Given that Anglo Indians are a direct consequence of the British imperial encounter in India, the research draws on early historical colonial encounters, to present postcolonial discourses particularly in the humanities and social sciences, and on future considerations, imaginings and possibilities for the community. Rather than being subsumed into European and Indian history, misrepresented, or worse, being written out of history altogether, members of the Anglo Indian community have maintained a strong desire and conviction to narrate their own stories to determine and engage with their developing and evolving sense of a cultural identity in a global and cosmopolitan world.
The word ‘shimmer’ in the title (Shimmering Spaces: Art and Anglo Indian Experiences ) examines this space of instability, fracture and unsettledness, as both material and metaphor in the artworks.

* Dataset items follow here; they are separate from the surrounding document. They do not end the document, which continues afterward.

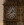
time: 1:39
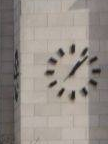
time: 1:07
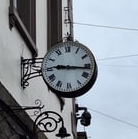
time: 9:16
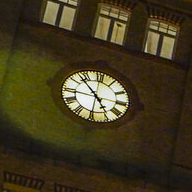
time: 4:52
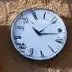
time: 11:16
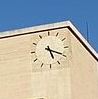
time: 5:19
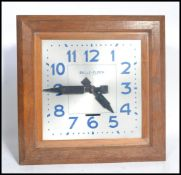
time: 4:44
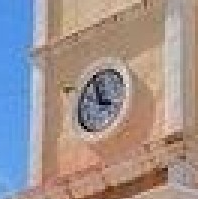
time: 2:58
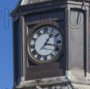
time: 1:17
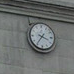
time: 3:36
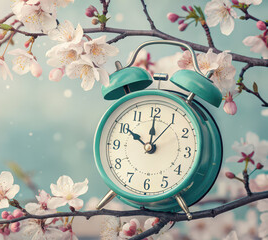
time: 10:00
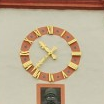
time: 10:37
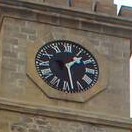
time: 1:28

Rather than determining the space Anglo Indians occupy as binary or oppositional, I claim this unstable space to be an ameliorative, shimmering experience: one which is mesmerising and optimistic, and simultaneously precarious because of its state of fracture. It is in this very state of unsettledness and fluidity where the third space of the Anglo Indian can be inscribed, enunciated and articulated, in spite of their complex history, which brought together in union, coloniser and colonised, sometimes deliberately, sometimes antagonistically and sometimes strategically.
This research puts forwards its primary enquiry of how a space of ‘in-betweenness’ can emerge in the context of place, belonging and identity in the context of contemporary fine art, and how Anglo Indian identity emerges, evolves and shifts in the context of nationalism, culture, community, history and location.